Given passage:
++++++++

# HG changeset patch
# User Arseniy Alekseyev <aalekseyev@janestreet.com>
# Date 2023-03-06 11:27:57
# Node ID 95acba2c29f6e90a7c19da0585a7b52efb416082
# Parent  bcf54837241d2efa0d4e0b727d7fe9b6433e3448

encoding: avoid quadratic time complexity when json-encoding non-UTF8 strings

Apparently the code uses "+=" with a bytes object, which is linear-time, so the
whole encoding is quadratic-time. This patch makes us use a bytearray object,
instead, which has a(n amortized-)constant-time append operation.

The encoding is still not particularly fast, but at least a 10MB file
takes tens of seconds, not many hours to encode.

diff --git a/mercurial/encoding.py b/mercurial/encoding.py
--- a/mercurial/encoding.py
+++ b/mercurial/encoding.py
@@ -657,7 +657,7 @@ def toutf8b(s):
             pass
 
     s = pycompat.bytestr(s)
-    r = b""
+    r = bytearray()
     pos = 0
     l = len(s)

++++++++

[Stored data]
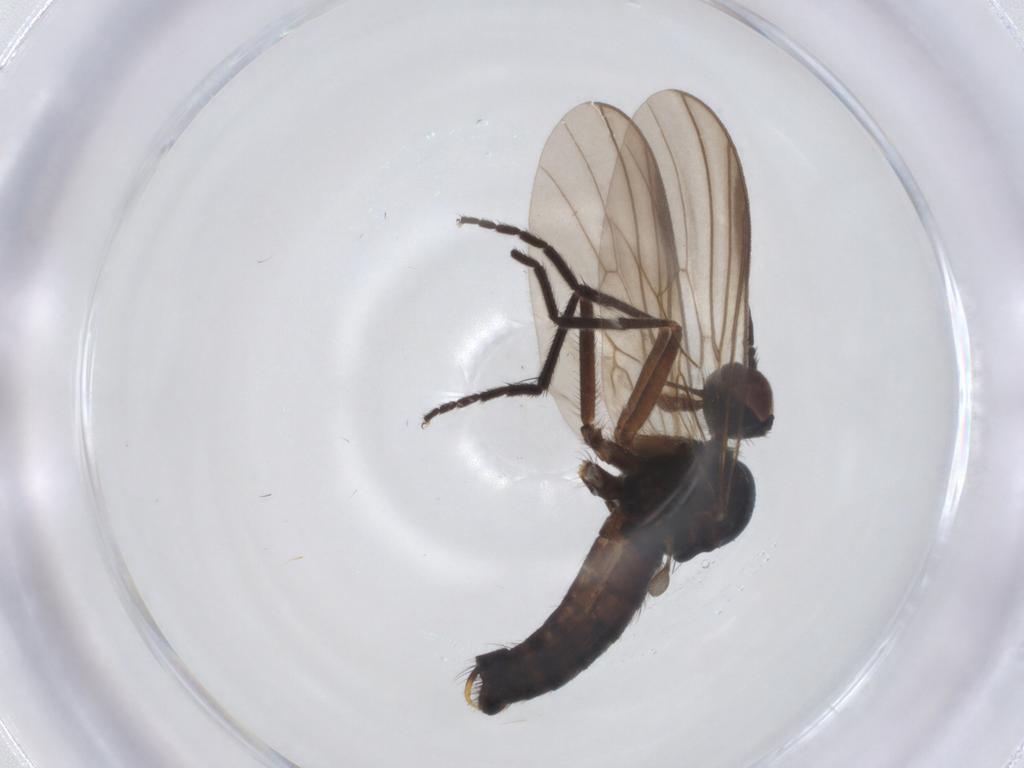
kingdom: Animalia
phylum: Arthropoda
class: Insecta
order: Diptera
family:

++++++++

Short exercise 1: In the patch, rewrite the paragraph that begins "Apparently the code uses" as a short list of its main points.
Short exercise 2: Sum up the patch in two sentences.
Short exercise 3: Extend the patch from the point where it stops.

Expected answer 1:
- The code used "+=" on a bytes object, which takes linear time.
- Because of that, the whole encoding took quadratic time.
- The patch switches to a bytearray object, whose append operation takes amortized constant time.

Expected answer 2: The patch fixes quadratic time complexity when JSON-encoding non-UTF8 strings: the code built its result with "+=" on a bytes object, and the patch uses a bytearray with amortized constant-time appends instead. Encoding is still not very fast, but a 10MB file now takes tens of seconds instead of many hours.

Expected answer 3:
     while pos < l:
@@ -673,7 +673,7 @@ def toutf8b(s):
             c = unichr(0xDC00 + ord(s[pos])).encode('utf-8', _utf8strict)
             pos += 1
         r += c
-    return r
+    return bytes(r)
 
 
 def fromutf8b(s):
@@ -712,7 +712,7 @@ def fromutf8b(s):
     # helper again to walk the string without "decoding" it.
 
     s = pycompat.bytestr(s)
-    r = b""
+    r = bytearray()
     pos = 0
     l = len(s)
     while pos < l:
@@ -722,4 +722,4 @@ def fromutf8b(s):
         if b"\xed\xb0\x80" <= c <= b"\xed\xb3\xbf":
             c = pycompat.bytechr(ord(c.decode("utf-8", _utf8strict)) & 0xFF)
         r += c
-    return r
+    return bytes(r)